Exercise brief: Every entry below must be copied exactly, with nothing left out.

------ Given data

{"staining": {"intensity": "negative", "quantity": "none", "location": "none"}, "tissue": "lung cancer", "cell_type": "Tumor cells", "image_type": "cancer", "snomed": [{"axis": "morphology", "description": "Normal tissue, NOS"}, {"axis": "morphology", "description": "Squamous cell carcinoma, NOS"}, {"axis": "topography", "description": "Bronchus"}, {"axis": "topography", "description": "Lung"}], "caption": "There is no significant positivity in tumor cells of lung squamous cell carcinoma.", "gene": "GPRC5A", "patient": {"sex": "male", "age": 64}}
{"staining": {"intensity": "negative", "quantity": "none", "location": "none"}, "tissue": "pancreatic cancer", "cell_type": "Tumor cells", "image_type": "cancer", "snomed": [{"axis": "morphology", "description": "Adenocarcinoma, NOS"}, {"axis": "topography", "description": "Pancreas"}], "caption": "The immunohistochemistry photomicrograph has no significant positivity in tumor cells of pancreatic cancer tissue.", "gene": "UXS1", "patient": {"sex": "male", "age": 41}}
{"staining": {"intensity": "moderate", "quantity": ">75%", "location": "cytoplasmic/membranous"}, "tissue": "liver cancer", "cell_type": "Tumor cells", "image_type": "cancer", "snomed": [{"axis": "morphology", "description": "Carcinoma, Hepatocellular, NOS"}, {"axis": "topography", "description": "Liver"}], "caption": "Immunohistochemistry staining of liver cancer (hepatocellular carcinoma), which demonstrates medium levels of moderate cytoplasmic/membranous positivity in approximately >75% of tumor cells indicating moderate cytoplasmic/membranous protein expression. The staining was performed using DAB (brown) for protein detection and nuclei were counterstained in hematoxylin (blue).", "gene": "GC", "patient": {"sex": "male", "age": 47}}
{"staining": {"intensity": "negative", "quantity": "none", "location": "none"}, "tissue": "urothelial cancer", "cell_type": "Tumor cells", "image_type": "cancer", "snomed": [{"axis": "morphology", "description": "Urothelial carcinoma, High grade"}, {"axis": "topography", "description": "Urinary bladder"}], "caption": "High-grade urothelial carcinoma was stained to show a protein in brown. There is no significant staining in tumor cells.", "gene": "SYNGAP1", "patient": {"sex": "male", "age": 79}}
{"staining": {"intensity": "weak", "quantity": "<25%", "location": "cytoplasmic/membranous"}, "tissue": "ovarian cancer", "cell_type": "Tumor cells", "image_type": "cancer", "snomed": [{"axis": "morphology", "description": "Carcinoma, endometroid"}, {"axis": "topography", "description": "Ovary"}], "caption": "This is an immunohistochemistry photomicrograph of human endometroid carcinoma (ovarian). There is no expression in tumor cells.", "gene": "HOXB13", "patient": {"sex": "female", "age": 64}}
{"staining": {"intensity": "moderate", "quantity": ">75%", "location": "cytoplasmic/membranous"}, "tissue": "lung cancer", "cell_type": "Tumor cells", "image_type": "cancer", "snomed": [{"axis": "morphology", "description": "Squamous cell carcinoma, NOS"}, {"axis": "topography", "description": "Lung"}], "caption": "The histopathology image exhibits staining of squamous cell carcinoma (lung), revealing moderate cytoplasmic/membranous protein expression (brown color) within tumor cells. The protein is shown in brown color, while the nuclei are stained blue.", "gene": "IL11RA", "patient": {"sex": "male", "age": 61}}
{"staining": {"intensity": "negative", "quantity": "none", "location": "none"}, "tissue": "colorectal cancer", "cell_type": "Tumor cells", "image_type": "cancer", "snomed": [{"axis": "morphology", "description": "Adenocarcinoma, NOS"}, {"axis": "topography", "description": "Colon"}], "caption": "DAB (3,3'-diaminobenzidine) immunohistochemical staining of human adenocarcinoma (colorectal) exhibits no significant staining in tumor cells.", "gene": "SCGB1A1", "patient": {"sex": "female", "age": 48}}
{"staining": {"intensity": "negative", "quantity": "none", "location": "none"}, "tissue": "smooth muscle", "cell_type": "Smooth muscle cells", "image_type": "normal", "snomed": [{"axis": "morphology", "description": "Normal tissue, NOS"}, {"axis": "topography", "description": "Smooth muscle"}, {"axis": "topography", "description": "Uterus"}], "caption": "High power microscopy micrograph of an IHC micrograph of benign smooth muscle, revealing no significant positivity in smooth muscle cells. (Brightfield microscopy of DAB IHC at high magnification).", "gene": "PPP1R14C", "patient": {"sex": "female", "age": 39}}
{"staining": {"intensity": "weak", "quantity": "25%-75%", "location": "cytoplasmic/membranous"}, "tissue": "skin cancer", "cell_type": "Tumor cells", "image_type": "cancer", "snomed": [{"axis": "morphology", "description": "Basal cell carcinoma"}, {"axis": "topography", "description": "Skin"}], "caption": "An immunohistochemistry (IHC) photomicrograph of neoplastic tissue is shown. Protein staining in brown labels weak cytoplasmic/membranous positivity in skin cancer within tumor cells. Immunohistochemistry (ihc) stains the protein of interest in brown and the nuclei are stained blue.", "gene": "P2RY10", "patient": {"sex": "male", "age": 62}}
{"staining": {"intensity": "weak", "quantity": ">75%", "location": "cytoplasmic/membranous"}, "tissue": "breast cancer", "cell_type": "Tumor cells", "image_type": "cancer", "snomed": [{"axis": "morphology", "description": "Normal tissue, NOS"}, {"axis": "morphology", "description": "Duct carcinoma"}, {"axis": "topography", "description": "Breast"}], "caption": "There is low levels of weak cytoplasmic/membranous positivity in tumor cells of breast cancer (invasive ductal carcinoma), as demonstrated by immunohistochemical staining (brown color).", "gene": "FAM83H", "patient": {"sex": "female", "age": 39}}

------------

Task output:
{"staining": {"intensity": "negative", "quantity": "none", "location": "none"}, "tissue": "lung cancer", "cell_type": "Tumor cells", "image_type": "cancer", "snomed": [{"axis": "morphology", "description": "Normal tissue, NOS"}, {"axis": "morphology", "description": "Squamous cell carcinoma, NOS"}, {"axis": "topography", "description": "Bronchus"}, {"axis": "topography", "description": "Lung"}], "caption": "There is no significant positivity in tumor cells of lung squamous cell carcinoma.", "gene": "GPRC5A", "patient": {"sex": "male", "age": 64}}
{"staining": {"intensity": "negative", "quantity": "none", "location": "none"}, "tissue": "pancreatic cancer", "cell_type": "Tumor cells", "image_type": "cancer", "snomed": [{"axis": "morphology", "description": "Adenocarcinoma, NOS"}, {"axis": "topography", "description": "Pancreas"}], "caption": "The immunohistochemistry photomicrograph has no significant positivity in tumor cells of pancreatic cancer tissue.", "gene": "UXS1", "patient": {"sex": "male", "age": 41}}
{"staining": {"intensity": "moderate", "quantity": ">75%", "location": "cytoplasmic/membranous"}, "tissue": "liver cancer", "cell_type": "Tumor cells", "image_type": "cancer", "snomed": [{"axis": "morphology", "description": "Carcinoma, Hepatocellular, NOS"}, {"axis": "topography", "description": "Liver"}], "caption": "Immunohistochemistry staining of liver cancer (hepatocellular carcinoma), which demonstrates medium levels of moderate cytoplasmic/membranous positivity in approximately >75% of tumor cells indicating moderate cytoplasmic/membranous protein expression. The staining was performed using DAB (brown) for protein detection and nuclei were counterstained in hematoxylin (blue).", "gene": "GC", "patient": {"sex": "male", "age": 47}}
{"staining": {"intensity": "negative", "quantity": "none", "location": "none"}, "tissue": "urothelial cancer", "cell_type": "Tumor cells", "image_type": "cancer", "snomed": [{"axis": "morphology", "description": "Urothelial carcinoma, High grade"}, {"axis": "topography", "description": "Urinary bladder"}], "caption": "High-grade urothelial carcinoma was stained to show a protein in brown. There is no significant staining in tumor cells.", "gene": "SYNGAP1", "patient": {"sex": "male", "age": 79}}
{"staining": {"intensity": "weak", "quantity": "<25%", "location": "cytoplasmic/membranous"}, "tissue": "ovarian cancer", "cell_type": "Tumor cells", "image_type": "cancer", "snomed": [{"axis": "morphology", "description": "Carcinoma, endometroid"}, {"axis": "topography", "description": "Ovary"}], "caption": "This is an immunohistochemistry photomicrograph of human endometroid carcinoma (ovarian). There is no expression in tumor cells.", "gene": "HOXB13", "patient": {"sex": "female", "age": 64}}
{"staining": {"intensity": "moderate", "quantity": ">75%", "location": "cytoplasmic/membranous"}, "tissue": "lung cancer", "cell_type": "Tumor cells", "image_type": "cancer", "snomed": [{"axis": "morphology", "description": "Squamous cell carcinoma, NOS"}, {"axis": "topography", "description": "Lung"}], "caption": "The histopathology image exhibits staining of squamous cell carcinoma (lung), revealing moderate cytoplasmic/membranous protein expression (brown color) within tumor cells. The protein is shown in brown color, while the nuclei are stained blue.", "gene": "IL11RA", "patient": {"sex": "male", "age": 61}}
{"staining": {"intensity": "negative", "quantity": "none", "location": "none"}, "tissue": "colorectal cancer", "cell_type": "Tumor cells", "image_type": "cancer", "snomed": [{"axis": "morphology", "description": "Adenocarcinoma, NOS"}, {"axis": "topography", "description": "Colon"}], "caption": "DAB (3,3'-diaminobenzidine) immunohistochemical staining of human adenocarcinoma (colorectal) exhibits no significant staining in tumor cells.", "gene": "SCGB1A1", "patient": {"sex": "female", "age": 48}}
{"staining": {"intensity": "negative", "quantity": "none", "location": "none"}, "tissue": "smooth muscle", "cell_type": "Smooth muscle cells", "image_type": "normal", "snomed": [{"axis": "morphology", "description": "Normal tissue, NOS"}, {"axis": "topography", "description": "Smooth muscle"}, {"axis": "topography", "description": "Uterus"}], "caption": "High power microscopy micrograph of an IHC micrograph of benign smooth muscle, revealing no significant positivity in smooth muscle cells. (Brightfield microscopy of DAB IHC at high magnification).", "gene": "PPP1R14C", "patient": {"sex": "female", "age": 39}}
{"staining": {"intensity": "weak", "quantity": "25%-75%", "location": "cytoplasmic/membranous"}, "tissue": "skin cancer", "cell_type": "Tumor cells", "image_type": "cancer", "snomed": [{"axis": "morphology", "description": "Basal cell carcinoma"}, {"axis": "topography", "description": "Skin"}], "caption": "An immunohistochemistry (IHC) photomicrograph of neoplastic tissue is shown. Protein staining in brown labels weak cytoplasmic/membranous positivity in skin cancer within tumor cells. Immunohistochemistry (ihc) stains the protein of interest in brown and the nuclei are stained blue.", "gene": "P2RY10", "patient": {"sex": "male", "age": 62}}
{"staining": {"intensity": "weak", "quantity": ">75%", "location": "cytoplasmic/membranous"}, "tissue": "breast cancer", "cell_type": "Tumor cells", "image_type": "cancer", "snomed": [{"axis": "morphology", "description": "Normal tissue, NOS"}, {"axis": "morphology", "description": "Duct carcinoma"}, {"axis": "topography", "description": "Breast"}], "caption": "There is low levels of weak cytoplasmic/membranous positivity in tumor cells of breast cancer (invasive ductal carcinoma), as demonstrated by immunohistochemical staining (brown color).", "gene": "FAM83H", "patient": {"sex": "female", "age": 39}}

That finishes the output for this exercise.